Стась прошелся перед мужчинами, выстраивая их в ряд. Немецкий офицер тем временем приглядывался к одному, к другому, к третьему… Взгляд его задержался на моложавом, по-детски светлом лице Казановича. Зажатый между мужчинами, тот выглядел мальчиком, очутившимся здесь по какой-то нелепости. И офицер вдруг сделал быстрый, как выпад, шаг вперед, схватил Игнася за ухо и потащил из строя. Лицо Игнася мгновенно налилось краской, он мотнул головой, стараясь вырваться, но облитая перчаткой рука держала цепко. Лишь выведя Игнася перед строем, офицер разглядел острый, выпирающий из-под пиджака горб, уродовавший человека, делавший его чуть ли не вдвое короче. Точно от чего-то гадкого, оторвал руку от уха, брезгливо отряхнул ее, качнул головой в сторону от строя. Однако Игнась то ли не понял этого кивка, то ли не желал понимать и стал обратно к мужчинам, только с краю.

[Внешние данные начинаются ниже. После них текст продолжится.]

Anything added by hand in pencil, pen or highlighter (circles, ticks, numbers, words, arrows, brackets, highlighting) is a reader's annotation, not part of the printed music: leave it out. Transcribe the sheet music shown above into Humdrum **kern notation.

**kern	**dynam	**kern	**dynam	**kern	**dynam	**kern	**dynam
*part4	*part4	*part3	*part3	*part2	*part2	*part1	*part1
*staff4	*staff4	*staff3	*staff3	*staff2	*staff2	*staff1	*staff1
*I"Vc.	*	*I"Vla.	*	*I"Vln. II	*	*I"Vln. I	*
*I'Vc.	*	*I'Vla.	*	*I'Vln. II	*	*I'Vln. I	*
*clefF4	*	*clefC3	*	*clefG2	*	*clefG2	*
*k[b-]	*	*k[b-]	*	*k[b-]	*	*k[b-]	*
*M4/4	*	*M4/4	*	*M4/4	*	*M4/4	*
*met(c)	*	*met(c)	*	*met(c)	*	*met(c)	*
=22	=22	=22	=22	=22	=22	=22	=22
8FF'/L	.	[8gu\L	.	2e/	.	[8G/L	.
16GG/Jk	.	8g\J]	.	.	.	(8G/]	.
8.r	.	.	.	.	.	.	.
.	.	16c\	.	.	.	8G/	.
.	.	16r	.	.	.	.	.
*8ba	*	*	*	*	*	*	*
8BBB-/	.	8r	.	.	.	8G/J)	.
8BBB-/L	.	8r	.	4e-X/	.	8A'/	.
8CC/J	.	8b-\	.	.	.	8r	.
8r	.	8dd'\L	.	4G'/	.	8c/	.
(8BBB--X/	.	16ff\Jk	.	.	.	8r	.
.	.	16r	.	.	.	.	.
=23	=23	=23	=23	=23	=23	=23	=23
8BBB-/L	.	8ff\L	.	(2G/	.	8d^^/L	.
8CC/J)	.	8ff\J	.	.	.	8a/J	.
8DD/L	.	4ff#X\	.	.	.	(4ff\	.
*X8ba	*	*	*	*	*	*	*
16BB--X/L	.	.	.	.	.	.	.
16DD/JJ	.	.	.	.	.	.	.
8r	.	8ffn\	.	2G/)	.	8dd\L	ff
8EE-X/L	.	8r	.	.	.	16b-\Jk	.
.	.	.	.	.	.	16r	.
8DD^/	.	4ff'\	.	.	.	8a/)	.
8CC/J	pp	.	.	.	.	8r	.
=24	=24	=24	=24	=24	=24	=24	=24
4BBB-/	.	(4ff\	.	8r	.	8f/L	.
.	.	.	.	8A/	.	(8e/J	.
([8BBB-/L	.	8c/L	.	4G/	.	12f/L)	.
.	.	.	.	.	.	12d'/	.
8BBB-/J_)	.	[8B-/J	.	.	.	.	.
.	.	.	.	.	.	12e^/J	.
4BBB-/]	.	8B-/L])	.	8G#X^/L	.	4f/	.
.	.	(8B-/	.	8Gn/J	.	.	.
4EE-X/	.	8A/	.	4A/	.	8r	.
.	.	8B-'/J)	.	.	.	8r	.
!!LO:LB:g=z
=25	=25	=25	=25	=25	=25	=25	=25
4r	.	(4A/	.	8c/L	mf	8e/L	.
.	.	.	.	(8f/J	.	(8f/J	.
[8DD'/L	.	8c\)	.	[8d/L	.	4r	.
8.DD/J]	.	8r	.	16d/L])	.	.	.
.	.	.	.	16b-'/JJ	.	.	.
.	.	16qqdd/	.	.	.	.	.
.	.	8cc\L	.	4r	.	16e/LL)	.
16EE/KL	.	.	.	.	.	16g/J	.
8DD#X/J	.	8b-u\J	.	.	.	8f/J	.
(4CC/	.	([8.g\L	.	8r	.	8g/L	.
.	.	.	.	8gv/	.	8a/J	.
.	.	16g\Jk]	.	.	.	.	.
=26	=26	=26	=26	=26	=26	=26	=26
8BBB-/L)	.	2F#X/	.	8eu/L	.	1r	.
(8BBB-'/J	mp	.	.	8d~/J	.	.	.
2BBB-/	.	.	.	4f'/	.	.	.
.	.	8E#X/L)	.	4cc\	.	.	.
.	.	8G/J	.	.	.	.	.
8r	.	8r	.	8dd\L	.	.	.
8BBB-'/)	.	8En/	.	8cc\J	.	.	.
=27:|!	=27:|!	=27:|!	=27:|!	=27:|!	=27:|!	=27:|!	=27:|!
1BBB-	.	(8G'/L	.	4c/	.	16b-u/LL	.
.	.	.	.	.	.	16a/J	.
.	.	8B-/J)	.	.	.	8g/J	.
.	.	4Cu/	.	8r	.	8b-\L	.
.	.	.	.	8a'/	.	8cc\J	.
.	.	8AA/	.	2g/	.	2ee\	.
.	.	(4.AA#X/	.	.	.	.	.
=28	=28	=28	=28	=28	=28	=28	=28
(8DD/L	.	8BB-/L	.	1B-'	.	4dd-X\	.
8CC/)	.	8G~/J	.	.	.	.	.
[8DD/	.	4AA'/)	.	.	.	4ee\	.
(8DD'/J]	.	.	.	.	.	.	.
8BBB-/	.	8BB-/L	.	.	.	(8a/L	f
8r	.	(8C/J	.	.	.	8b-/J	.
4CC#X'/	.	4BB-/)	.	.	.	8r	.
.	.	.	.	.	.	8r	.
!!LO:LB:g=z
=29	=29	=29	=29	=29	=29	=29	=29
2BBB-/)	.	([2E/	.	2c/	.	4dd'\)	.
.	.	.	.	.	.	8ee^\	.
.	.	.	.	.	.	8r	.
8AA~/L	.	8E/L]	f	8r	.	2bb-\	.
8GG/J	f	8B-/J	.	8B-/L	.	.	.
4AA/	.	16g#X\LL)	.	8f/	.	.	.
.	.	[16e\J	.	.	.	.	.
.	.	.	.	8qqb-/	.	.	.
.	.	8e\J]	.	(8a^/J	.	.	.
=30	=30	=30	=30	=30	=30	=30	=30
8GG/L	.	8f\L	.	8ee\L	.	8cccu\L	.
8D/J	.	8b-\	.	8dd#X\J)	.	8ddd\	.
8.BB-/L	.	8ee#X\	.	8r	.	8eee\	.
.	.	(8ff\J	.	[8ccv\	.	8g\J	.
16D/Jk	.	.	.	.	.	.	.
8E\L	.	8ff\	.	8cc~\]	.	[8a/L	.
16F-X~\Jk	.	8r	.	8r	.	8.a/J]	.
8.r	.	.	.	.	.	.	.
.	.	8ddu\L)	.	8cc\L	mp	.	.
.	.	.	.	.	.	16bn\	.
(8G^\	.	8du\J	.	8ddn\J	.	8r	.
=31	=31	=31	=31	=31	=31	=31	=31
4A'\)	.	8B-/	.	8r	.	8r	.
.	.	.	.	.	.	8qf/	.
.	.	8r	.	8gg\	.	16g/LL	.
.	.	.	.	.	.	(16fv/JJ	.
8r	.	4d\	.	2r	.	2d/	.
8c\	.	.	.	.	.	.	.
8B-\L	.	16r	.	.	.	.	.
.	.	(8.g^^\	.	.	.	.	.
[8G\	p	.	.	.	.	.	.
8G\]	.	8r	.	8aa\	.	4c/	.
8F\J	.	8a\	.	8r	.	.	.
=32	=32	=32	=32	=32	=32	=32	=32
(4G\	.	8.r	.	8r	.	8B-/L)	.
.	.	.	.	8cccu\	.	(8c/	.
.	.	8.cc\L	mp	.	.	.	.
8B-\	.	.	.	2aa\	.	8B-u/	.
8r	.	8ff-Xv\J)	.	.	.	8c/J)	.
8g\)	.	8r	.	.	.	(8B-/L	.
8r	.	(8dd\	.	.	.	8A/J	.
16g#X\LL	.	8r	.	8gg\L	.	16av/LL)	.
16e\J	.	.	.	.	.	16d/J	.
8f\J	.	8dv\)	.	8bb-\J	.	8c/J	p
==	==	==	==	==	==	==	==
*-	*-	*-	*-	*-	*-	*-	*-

- Стась, для чего ты выставил всех нас тут, перед ними? - спросил старый Анай и глазами указал на солдат. Высокий, сухопарый, в серых сурового полотна портах, в белой, выпущенной на порты рубахе, босоногий, он, как и Игнась, выделялся в этом ряду здоровых молодых мужчин.
- Для чего? Чтоб показать… - начал было Мостовский, но офицер не дал ему договорить. Он повернулся к Мостовскому и, коверкая русские слова, словно читая молитву, произнес:
- Скажи им, что сегодня мы забираем коммунистов и командиров, а завтра… Завтра, если они не захотят помогать нам, заберем всех.
- Так вот, отвечаю, и не только ему, - Стась показал на старого Аная, - а всем. Пан офицер говорит: сегодня мы забираем коммунистов и командиров, а завтра, если не будете помогать новой власти, за ними пойдут все.
- Вопщетки, а куда Хведора и Лександру? - спросил Игнат.
- Там разберемся, кого куда.
"Разберемся"… Вон как ты заговорил…
- Вопщетки, как это так, Стась… Свои ж люди.
- Были когда-то свои, а теперь… И ты тоже, вопщетки! - Они смотрели один другому в глаза. И ничего своего в глазах односельчанина Игнат не увидел.
Мостовский подошел вплотную к Лександре, едва не толкнул его животом, тот даже отодвинулся назад.
- Дак что ты говорил вчера в нашей хате? Когда приходили с ним? - Мостовский кивнул на Хведора. Шалай молчал. - Язык отняло или память отшибло? Дак я могу напомнить.
Шалай вскинул голову, проговорил, выделяя каждое слово:
- Жалко, что мы его не застали… Но все равно мы его достанем.
- Ты сказал: "Все равно мы его достанем и расстреляем", так? - Мостовский сверлил глазами Лександру.
Тот облизал пересохшие губы.
- "Расстреляем" вчера не было сказано, а сегодня я бы сказал.
- Вот именно, все правильно, - с угрозой произнес Мостовский.
Он отошел к офицеру. Тот что-то сказал, и Мостовский тотчас вернулся к мужчинам.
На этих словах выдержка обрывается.